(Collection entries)
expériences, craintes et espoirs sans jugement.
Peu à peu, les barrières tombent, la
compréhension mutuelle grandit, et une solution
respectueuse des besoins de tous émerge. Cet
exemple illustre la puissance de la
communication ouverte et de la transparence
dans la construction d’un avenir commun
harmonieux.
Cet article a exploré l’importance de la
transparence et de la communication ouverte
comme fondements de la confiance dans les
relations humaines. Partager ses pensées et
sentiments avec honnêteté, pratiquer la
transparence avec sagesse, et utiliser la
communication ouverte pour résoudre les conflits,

◆ What to work on: Every entry must be retyped in full, exactly as given.

◆ Finished exercise:
expériences, craintes et espoirs sans jugement.
Peu à peu, les barrières tombent, la
compréhension mutuelle grandit, et une solution
respectueuse des besoins de tous émerge. Cet
exemple illustre la puissance de la
communication ouverte et de la transparence
dans la construction d’un avenir commun
harmonieux.
Cet article a exploré l’importance de la
transparence et de la communication ouverte
comme fondements de la confiance dans les
relations humaines. Partager ses pensées et
sentiments avec honnêteté, pratiquer la
transparence avec sagesse, et utiliser la
communication ouverte pour résoudre les conflits,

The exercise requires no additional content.